• _Task brief_
Quote exactly and only this range of lines in the data below: the line that holds "- ✅ Next.js" to the line that holds "- ✅ Axios com interceptors e error handling", both included.
'''
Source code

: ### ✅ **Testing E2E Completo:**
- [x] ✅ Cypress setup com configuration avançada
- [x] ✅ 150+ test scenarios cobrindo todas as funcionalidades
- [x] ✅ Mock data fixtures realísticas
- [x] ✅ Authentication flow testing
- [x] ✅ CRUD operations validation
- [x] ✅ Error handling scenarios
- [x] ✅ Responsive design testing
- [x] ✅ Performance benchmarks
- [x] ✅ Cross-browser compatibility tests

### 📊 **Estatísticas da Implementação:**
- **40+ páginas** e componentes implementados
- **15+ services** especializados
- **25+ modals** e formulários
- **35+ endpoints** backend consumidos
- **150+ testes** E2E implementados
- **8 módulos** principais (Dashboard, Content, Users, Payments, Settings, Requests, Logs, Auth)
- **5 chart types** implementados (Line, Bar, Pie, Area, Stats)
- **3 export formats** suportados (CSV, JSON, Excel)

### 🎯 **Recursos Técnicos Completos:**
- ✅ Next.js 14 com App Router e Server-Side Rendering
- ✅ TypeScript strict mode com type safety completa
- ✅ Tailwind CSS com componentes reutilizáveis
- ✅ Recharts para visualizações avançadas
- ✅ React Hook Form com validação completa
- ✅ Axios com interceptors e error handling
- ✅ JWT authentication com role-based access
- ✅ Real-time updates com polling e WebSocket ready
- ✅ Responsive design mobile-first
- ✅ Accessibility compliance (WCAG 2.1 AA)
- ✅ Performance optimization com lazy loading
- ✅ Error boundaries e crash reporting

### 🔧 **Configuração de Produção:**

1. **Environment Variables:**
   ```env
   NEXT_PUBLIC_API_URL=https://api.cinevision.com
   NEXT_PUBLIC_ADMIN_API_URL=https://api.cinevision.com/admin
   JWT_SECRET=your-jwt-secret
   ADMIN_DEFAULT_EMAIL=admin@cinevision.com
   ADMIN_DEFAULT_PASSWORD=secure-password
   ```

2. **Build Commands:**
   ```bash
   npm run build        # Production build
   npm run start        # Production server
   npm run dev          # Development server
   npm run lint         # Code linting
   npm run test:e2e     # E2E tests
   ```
'''
• _Result for this exercise_
- ✅ Next.js 14 com App Router e Server-Side Rendering
- ✅ TypeScript strict mode com type safety completa
- ✅ Tailwind CSS com componentes reutilizáveis
- ✅ Recharts para visualizações avançadas
- ✅ React Hook Form com validação completa
- ✅ Axios com interceptors e error handling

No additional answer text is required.